» **PASSAGE PROVIDED**:
Carl Icahn slashed his company’s quarterly payouts in half and pledged to “stick to our knitting” in another substantive move acknowledging complaints raised by short-seller Hindenburg Research earlier this year.

Shares of Icahn Enterprises fell as much as 37% in New York on Friday after the firm said it will pay out $1 per depositary unit, down from the previous $2 a unit. 

The company’s second-quarter loss more than doubled from a year earlier, and Icahn pledged a “reset” with the firm reducing its short bets and focusing on the activism that made him a famed investor. 

“We believe strongly that our current portfolio will yield additional winners and generate significant upside ahead,” Icahn wrote in a letter.

IEP also disclosed in a filing Friday that it had been contacted in June by the US Securities and Exchange Commission’s enforcement division, after earlier reporting that the US Attorney’s Office had done so in May. The company said it was cooperating with their requests for information related to corporate governance, capitalization, securities offerings, disclosure, dividends, valuation, marketing materials, due diligence and other materials.

Neither the US Attorney’s Office nor the SEC has made any claims or allegations against the company or Icahn, according to the filing.

‘Misleading and Self-Serving’

Icahn blamed the “misleading and self-serving Hindenburg report” for its latest struggles, while proving prescient one of the short seller’s central claims: that the firm’s dividend was unsustainable. IEP has been under pressure since May, when Nate Anderson’s firm leveled a series of accusations against it, claiming, among other things, that it was over-leveraged and trading at an excessively steep premium to its net asset value.

» **SOURCE MATERIAL**:
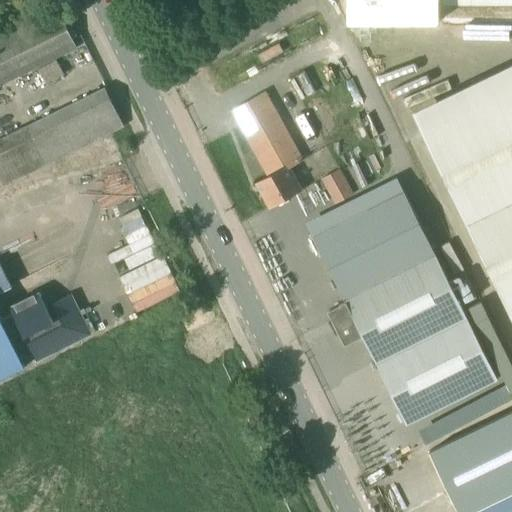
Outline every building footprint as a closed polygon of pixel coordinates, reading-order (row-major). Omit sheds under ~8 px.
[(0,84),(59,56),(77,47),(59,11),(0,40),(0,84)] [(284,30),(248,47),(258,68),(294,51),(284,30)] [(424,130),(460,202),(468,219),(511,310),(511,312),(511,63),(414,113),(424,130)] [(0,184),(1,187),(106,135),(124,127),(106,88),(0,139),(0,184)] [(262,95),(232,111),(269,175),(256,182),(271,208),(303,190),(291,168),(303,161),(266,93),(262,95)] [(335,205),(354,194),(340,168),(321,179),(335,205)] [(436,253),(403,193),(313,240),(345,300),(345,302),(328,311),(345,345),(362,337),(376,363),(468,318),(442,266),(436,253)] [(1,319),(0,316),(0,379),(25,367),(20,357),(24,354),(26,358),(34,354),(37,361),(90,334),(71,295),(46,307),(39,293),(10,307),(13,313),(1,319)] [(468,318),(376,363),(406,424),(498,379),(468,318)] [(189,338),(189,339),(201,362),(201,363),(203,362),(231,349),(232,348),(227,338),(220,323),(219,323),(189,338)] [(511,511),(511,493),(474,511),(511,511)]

» **TO-DO LIST**:
• a. According to the Icahn Enterprises article, what payout per depositary unit did the firm say it will make?
• b. Transcribe everything in the Icahn Enterprises article from "The company’s second-quarter" down to "a famed investor.".

» **COMPLETED EXERCISE**:
• a. $1 per depositary unit, down from the previous $2 a unit.

• b.
The company’s second-quarter loss more than doubled from a year earlier, and Icahn pledged a “reset” with the firm reducing its short bets and focusing on the activism that made him a famed investor.